### Excerpted text

Sunday, July 22, 2012

a public apology, overdue

Meet my legs.  The object of my shame and contempt since I was 10 years old and noticed that my thighs were bigger than my little tiny best friend's.  I've been pretty persistent in hating them.  Pretty relentless in noticing cellulite.  Pretty merciless in noting the way my knees point awkwardly outward and we won't even START with my judgment of my ankles or the very white whiteness of them.  Oh golly.  


I'm thinking today I owe them a public apology.  I've really not been kind AT ALL in my attitude toward them.  I refuse to even OWN shorts, for fear that someone else will condemn them as cruelly as I do.  


Know what?  Today they were AMAZING.  I took 'em out for that "challenge run" that I mentioned a day or two ago.  


I didn't run as far as my secretly proud inner show-off planned to go.  At about halfway to my anticipated turnaround point, I got a little twinge of pain in my foot with the arthritis in it.  Just a little twinge.  But I remembered that my podiatrist said, "If it hurts, don't do it," so I figured I'd best not push it or gamble that the pain might get real.  Better beat a retreat for home.  (For the record, it never returned...and I'm icing it even as I type, just to help it not to flare up.)

### Records provided

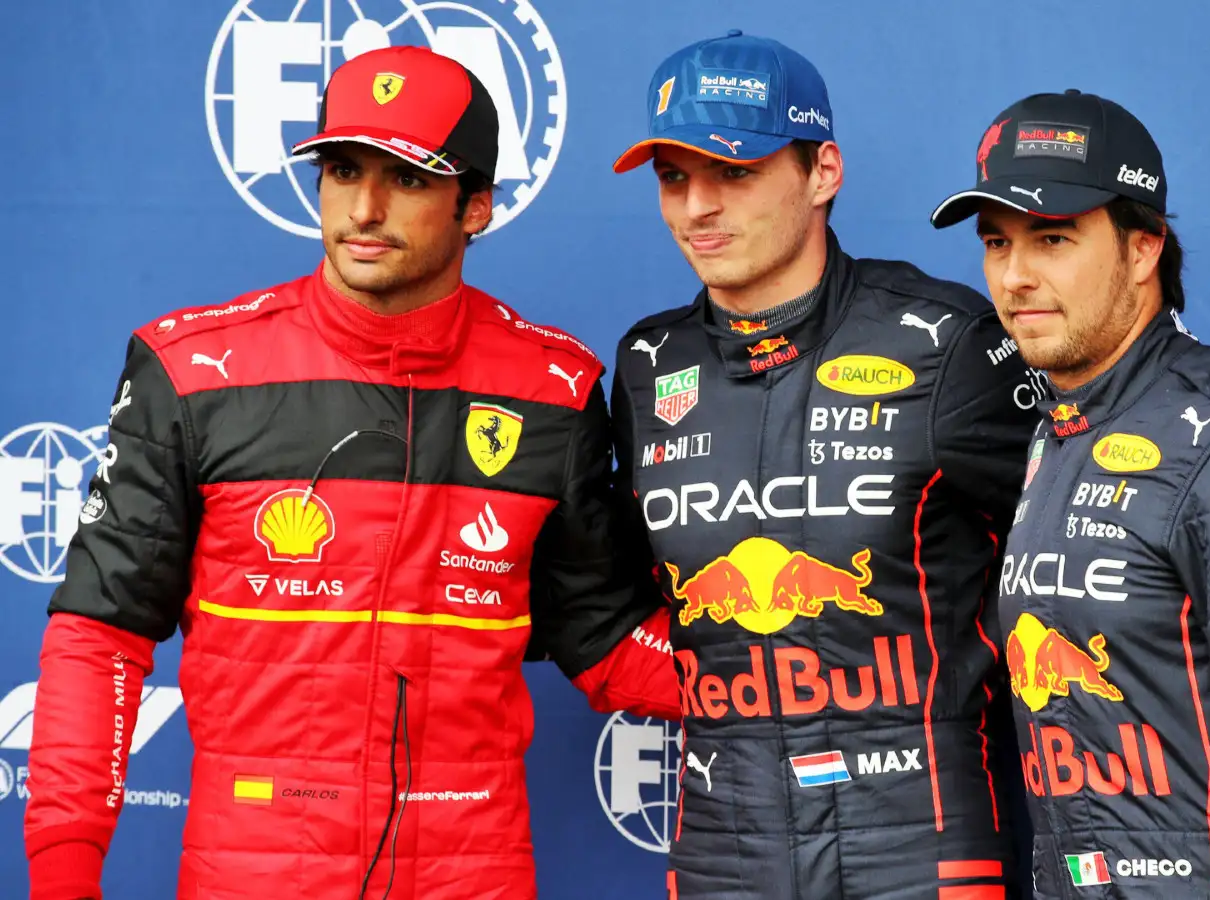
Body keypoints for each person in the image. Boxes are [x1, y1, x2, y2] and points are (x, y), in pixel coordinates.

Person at [23, 46, 676, 900]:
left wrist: (803, 663)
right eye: (341, 170)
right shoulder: (192, 372)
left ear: (474, 205)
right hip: (251, 871)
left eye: (407, 179)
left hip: (471, 872)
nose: (364, 209)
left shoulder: (550, 391)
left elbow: (606, 637)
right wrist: (64, 870)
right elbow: (98, 637)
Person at [607, 29, 1041, 900]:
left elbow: (1064, 557)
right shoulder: (651, 362)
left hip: (920, 837)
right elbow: (614, 585)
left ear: (822, 173)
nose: (697, 207)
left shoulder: (946, 342)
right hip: (724, 844)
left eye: (734, 173)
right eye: (674, 178)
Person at [929, 89, 1210, 899]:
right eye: (997, 244)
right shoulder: (1060, 425)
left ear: (1144, 250)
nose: (1016, 276)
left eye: (1054, 239)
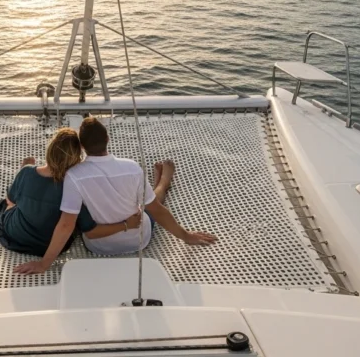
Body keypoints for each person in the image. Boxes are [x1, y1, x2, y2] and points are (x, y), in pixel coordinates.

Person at [15, 117, 216, 274]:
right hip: (138, 238)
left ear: (82, 148)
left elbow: (67, 225)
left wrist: (44, 264)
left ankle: (163, 180)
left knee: (146, 202)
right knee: (152, 204)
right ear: (108, 140)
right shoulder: (132, 168)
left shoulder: (73, 176)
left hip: (98, 246)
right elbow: (158, 211)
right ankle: (163, 181)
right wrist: (186, 236)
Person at [0, 128, 142, 256]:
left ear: (50, 150)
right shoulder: (75, 186)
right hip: (50, 247)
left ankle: (23, 171)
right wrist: (125, 225)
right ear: (76, 159)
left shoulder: (27, 174)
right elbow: (91, 231)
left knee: (9, 203)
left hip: (16, 235)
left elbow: (11, 201)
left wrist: (23, 173)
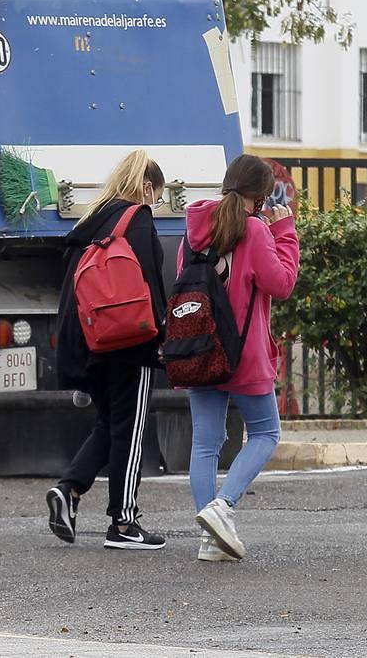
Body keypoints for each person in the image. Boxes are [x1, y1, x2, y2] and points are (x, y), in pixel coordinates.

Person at [45, 150, 169, 551]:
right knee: (130, 433)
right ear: (147, 187)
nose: (158, 203)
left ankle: (69, 490)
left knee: (110, 425)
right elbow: (150, 282)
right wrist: (163, 337)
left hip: (93, 341)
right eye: (158, 195)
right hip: (132, 342)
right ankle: (124, 522)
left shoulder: (92, 221)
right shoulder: (138, 219)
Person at [180, 154, 300, 561]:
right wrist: (284, 231)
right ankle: (223, 506)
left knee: (205, 444)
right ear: (261, 197)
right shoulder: (255, 230)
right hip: (244, 355)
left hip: (199, 350)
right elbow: (281, 284)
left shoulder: (195, 230)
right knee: (266, 433)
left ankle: (209, 540)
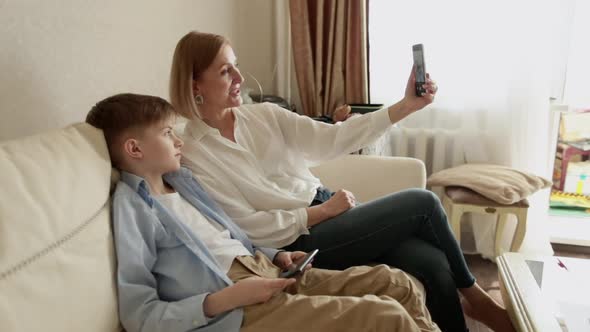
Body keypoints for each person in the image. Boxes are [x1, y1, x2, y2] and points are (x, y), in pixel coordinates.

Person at [168, 31, 515, 332]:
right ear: (195, 84)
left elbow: (333, 139)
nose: (240, 76)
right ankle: (477, 299)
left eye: (237, 64)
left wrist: (406, 106)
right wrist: (318, 214)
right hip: (297, 237)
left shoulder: (262, 116)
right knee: (422, 203)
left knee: (430, 261)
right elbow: (249, 227)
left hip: (329, 206)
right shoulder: (194, 153)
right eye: (226, 71)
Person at [86, 93, 440, 332]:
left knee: (398, 282)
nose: (179, 141)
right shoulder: (132, 209)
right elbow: (139, 315)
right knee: (385, 316)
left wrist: (278, 254)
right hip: (234, 306)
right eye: (167, 134)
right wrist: (223, 300)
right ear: (134, 148)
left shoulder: (182, 181)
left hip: (263, 268)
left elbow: (231, 237)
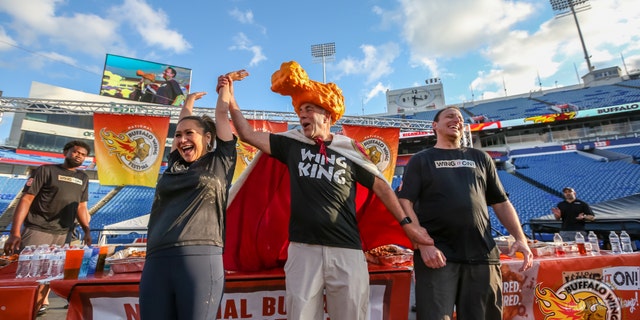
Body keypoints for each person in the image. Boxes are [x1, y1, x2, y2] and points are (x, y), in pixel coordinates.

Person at [222, 61, 432, 320]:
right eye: (300, 111)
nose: (302, 115)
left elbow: (381, 186)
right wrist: (230, 98)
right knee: (300, 316)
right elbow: (246, 134)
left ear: (328, 115)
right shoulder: (292, 145)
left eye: (309, 109)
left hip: (347, 251)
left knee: (352, 315)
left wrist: (408, 226)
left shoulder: (351, 149)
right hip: (303, 251)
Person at [397, 106, 533, 320]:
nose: (456, 120)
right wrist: (423, 244)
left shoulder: (481, 158)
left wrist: (520, 238)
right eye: (449, 116)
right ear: (435, 126)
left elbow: (501, 202)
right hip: (438, 256)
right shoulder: (421, 160)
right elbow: (404, 202)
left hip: (482, 254)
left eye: (460, 118)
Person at [138, 71, 242, 319]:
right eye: (178, 136)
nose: (182, 139)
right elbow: (183, 122)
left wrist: (225, 88)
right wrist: (188, 103)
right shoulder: (175, 162)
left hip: (200, 258)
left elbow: (220, 115)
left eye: (189, 134)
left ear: (208, 138)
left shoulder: (221, 161)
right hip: (156, 260)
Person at [3, 140, 92, 314]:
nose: (78, 156)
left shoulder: (83, 178)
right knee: (29, 274)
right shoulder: (45, 170)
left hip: (64, 233)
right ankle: (20, 310)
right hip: (37, 229)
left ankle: (39, 305)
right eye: (75, 152)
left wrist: (87, 229)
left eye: (82, 154)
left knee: (52, 274)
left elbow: (81, 206)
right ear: (65, 152)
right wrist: (15, 232)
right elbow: (26, 199)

### Your instructions
Please answer these questions about the blog post on apologizing to one's legs:
1. At what age did the writer first notice that their thighs were bigger than a best friend's?
2. What piece of clothing does the writer refuse to own?
3. What advice from the podiatrist does the writer recall during the run?

### Answer to this task
1. At 10 years old.
2. Shorts.
3. "If it hurts, don't do it."